> **Exercise description**: Everything from the line holding "Outlined on this" through the last line below must be repeated exactly, and nothing else.

> **Input data**:
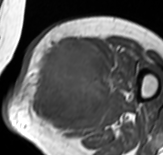
MRI of an extremity soft-tissue mass, one axial slice; position 39 of 65 along the scan axis; MR volume resampled by the dataset authors to the PET/CT grid (not the native acquisition matrix); 3.27 mm slice thickness; 163 × 155 image matrix. Female patient. From the clinical record (not read from this slice): histological type: pleomorphic leiomyosarcoma; grade: high; site of the primary tumour: left thigh.
Outlined on this slice (expert contour drawn on MRI and transferred to this co-registered scan by the dataset authors):
- gross tumour volume including surrounding oedema: bounding box <32,38,109,134> (left, top, right, bottom; pixels)
- gross tumour volume (mass): <35,38,107,125>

> **Solution to the exercise**:
Outlined on this slice (expert contour drawn on MRI and transferred to this co-registered scan by the dataset authors):
- gross tumour volume including surrounding oedema: bounding box <32,38,109,134> (left, top, right, bottom; pixels)
- gross tumour volume (mass): <35,38,107,125>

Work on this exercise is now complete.